Prestimion smiled. “The Coronal can’t go anywhere ‘just for a little while.’ That building up there’s the second most sacred site on Majipoor. If I visited it at all, I’d have to stay overnight at the very least and meet with the Hierarch and her acolytes, and there’d be ceremonies and such, and all manner of other—well, you see how it is, Varaile. Whatever I do has heavy symbolic importance. And the ship to the Isle can’t wait: the winds are favorable to the west, and we need to leave tomorrow. Once the wind turns against you here, it can cause delays of many months, and I can’t risk that now. We can visit the temple the next time we’re in Alaisor.”
“And when will that be? The world is so big, Prestimion! Is there time for us ever to see the same place twice?”

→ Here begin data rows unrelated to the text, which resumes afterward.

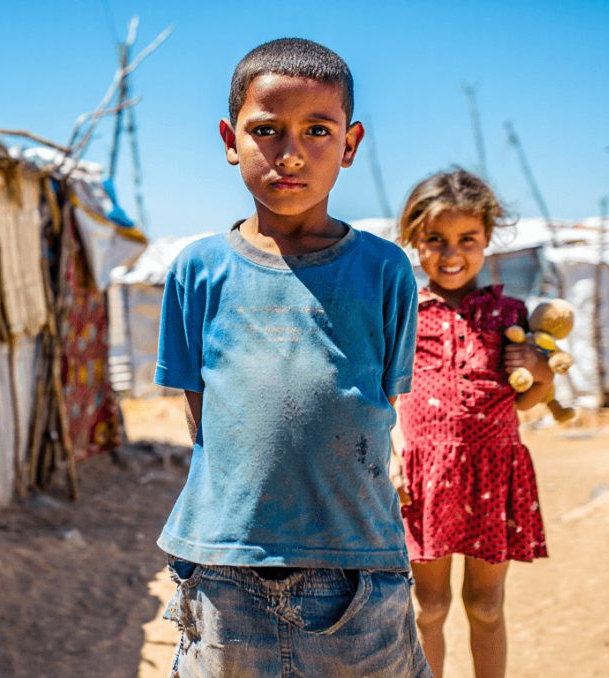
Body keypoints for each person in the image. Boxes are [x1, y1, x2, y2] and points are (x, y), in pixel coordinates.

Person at [155, 37, 431, 677]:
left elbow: (378, 406)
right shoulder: (198, 270)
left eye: (317, 130)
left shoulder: (383, 270)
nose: (291, 153)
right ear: (230, 140)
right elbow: (203, 415)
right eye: (266, 130)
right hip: (225, 569)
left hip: (357, 570)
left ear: (350, 144)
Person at [390, 169, 552, 678]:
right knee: (428, 607)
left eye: (467, 239)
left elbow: (528, 401)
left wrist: (541, 370)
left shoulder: (510, 314)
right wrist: (393, 456)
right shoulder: (403, 312)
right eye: (435, 239)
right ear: (414, 239)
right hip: (424, 479)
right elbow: (385, 395)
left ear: (487, 239)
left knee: (485, 605)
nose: (451, 253)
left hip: (493, 472)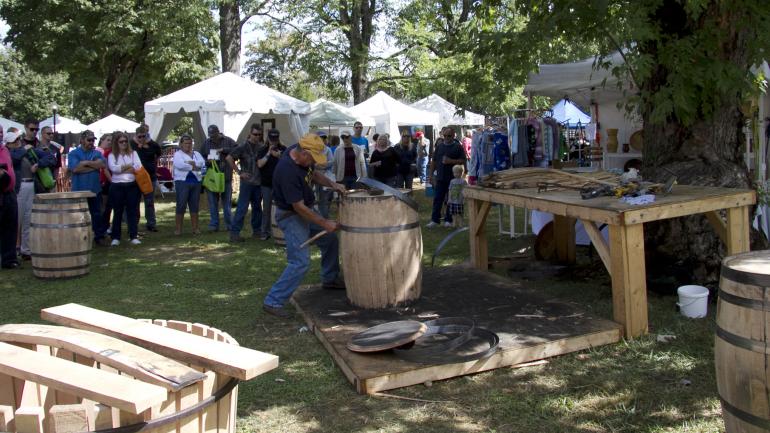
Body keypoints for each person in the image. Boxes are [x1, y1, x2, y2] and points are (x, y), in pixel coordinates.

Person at [262, 133, 347, 318]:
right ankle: (273, 301)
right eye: (312, 158)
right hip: (291, 216)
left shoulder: (300, 152)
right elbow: (298, 207)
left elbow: (313, 174)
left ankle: (330, 278)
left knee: (330, 239)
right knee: (300, 262)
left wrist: (333, 184)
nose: (313, 162)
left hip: (303, 210)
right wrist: (325, 222)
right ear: (303, 153)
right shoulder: (287, 171)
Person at [8, 131, 55, 260]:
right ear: (8, 144)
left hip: (31, 185)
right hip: (19, 188)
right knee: (16, 220)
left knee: (28, 219)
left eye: (18, 139)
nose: (17, 142)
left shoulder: (29, 151)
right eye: (14, 141)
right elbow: (14, 159)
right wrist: (24, 149)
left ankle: (26, 250)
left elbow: (50, 157)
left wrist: (38, 164)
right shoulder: (10, 153)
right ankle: (12, 251)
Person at [68, 130, 109, 246]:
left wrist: (84, 164)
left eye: (93, 140)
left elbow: (102, 165)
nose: (91, 142)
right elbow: (75, 169)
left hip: (95, 189)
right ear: (82, 140)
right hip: (79, 191)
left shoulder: (96, 152)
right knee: (79, 216)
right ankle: (80, 238)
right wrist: (93, 165)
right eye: (89, 140)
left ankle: (99, 236)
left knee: (97, 214)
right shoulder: (74, 153)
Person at [226, 123, 265, 242]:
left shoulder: (261, 147)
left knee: (257, 208)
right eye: (255, 134)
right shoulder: (243, 146)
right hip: (247, 182)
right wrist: (239, 172)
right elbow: (229, 158)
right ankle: (235, 233)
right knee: (242, 208)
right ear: (250, 133)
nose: (257, 136)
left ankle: (257, 231)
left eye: (259, 134)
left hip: (258, 182)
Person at [107, 132, 143, 246]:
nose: (123, 143)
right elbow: (113, 169)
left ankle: (133, 235)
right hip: (117, 186)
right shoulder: (112, 155)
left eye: (125, 141)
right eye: (121, 142)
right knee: (117, 211)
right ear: (116, 143)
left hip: (131, 185)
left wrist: (122, 168)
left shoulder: (133, 153)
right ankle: (116, 237)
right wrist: (128, 166)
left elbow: (138, 167)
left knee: (132, 211)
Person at [427, 128, 466, 228]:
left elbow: (462, 160)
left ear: (453, 136)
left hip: (453, 178)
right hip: (440, 177)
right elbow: (434, 162)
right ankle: (434, 220)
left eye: (449, 136)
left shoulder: (458, 147)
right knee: (437, 199)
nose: (446, 138)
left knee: (451, 199)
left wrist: (450, 161)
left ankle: (448, 220)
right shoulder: (439, 147)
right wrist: (430, 176)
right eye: (445, 136)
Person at [200, 124, 236, 232]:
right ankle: (214, 225)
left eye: (214, 135)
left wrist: (223, 150)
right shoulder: (206, 143)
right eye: (210, 135)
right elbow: (201, 157)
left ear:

“In four or five years,” he said, “when things are a little more settled in the world, it’ll be appropriate for me to make a grand processional, and we’ll go everywhere. I mean everywhere, Varaile. Even over to Zimroeclass="underline" Piliplok, Ni-moya, Dulorn, Pidruid, Til-omon, Narabal. We’ll come through Alaisor again then, and we’ll stay longer. I promise you we will. Whatever we’ve missed on this trip we’ll see then.”
“ ‘We,’ you say. Does the Coronal’s wife go with him on the grand processional? Lord Confalume’s wife didn’t, when he came to Stee on his last processional.”
“Different Coronal. Different sort of wife. You’ll be at my side, Varaile, wherever I go.”
“That’s a firm promise?”
“A solemn vow. I swear it by Lord Stiamot’s whiskers. Here in the very shadow of his tomb.”
She leaned forward and kissed him lightly. “I guess it’s settled, then,” she said.
He had never been to the Isle of Sleep. Indeed in his days as a prince of the Castle it had never occurred to him to go there. One did not ordinarily go to the Isle unless one had some special need to undergo a rite of purification. It was not even customary for Coronals to visit it unless they were making a grand processional, and it was too soon in his reign for that.
But now the Isle was rising before him on the horizon like a wondrous white wall, and the sight of it set strange excitement churning within him.
“You will be surprised at how big it is,” everyone who had been there constantly said. And so, having been duly warned, Prestimion expected not to be surprised; but he was, all the same. An island, he had always thought, was a body of land that was completely surrounded by water, and islands were usually fairly small. The Isle of Sleep was a big island, everyone said, and he interpreted that to mean a very large body of land that was completely surrounded by water. But he still visualized it as something whose borders could be perceived as curving away on all sides to the ocean. In fact, though, the Isle was immense, so big that on any other world it would have been called a continent. Seen from out here in the sea, it certainly seemed to have a continent’s vast extent. It was only by comparison with Alhanroel, Zimroel, and Suvrael, the three officially designated continents of Majipoor, that anyone could have thought of giving the Isle any lesser designation.
One of the many wonderful stories that they told about the Isle was that in distant ancient times—millions of years ago, before there had been Shapeshifters, even, on Majipoor—it all had lain far below the surface of the sea, but had been thrust upward into the air in a single day and a single night by some awesome convulsion of the world’s interior. Which was why it was so sacred a place: the hand of the Divine had taken hold of it and brought it forth from the waters.
The undersea origin of the Isle could not be doubted. It was attested to by the fact that the entire place was a single enormous mass of chalk many hundreds of miles across and more than half a mile high, having the form of three giant circular tiers set one atop the next; and chalk is a substance made up of the shells of microscopic creatures of the sea.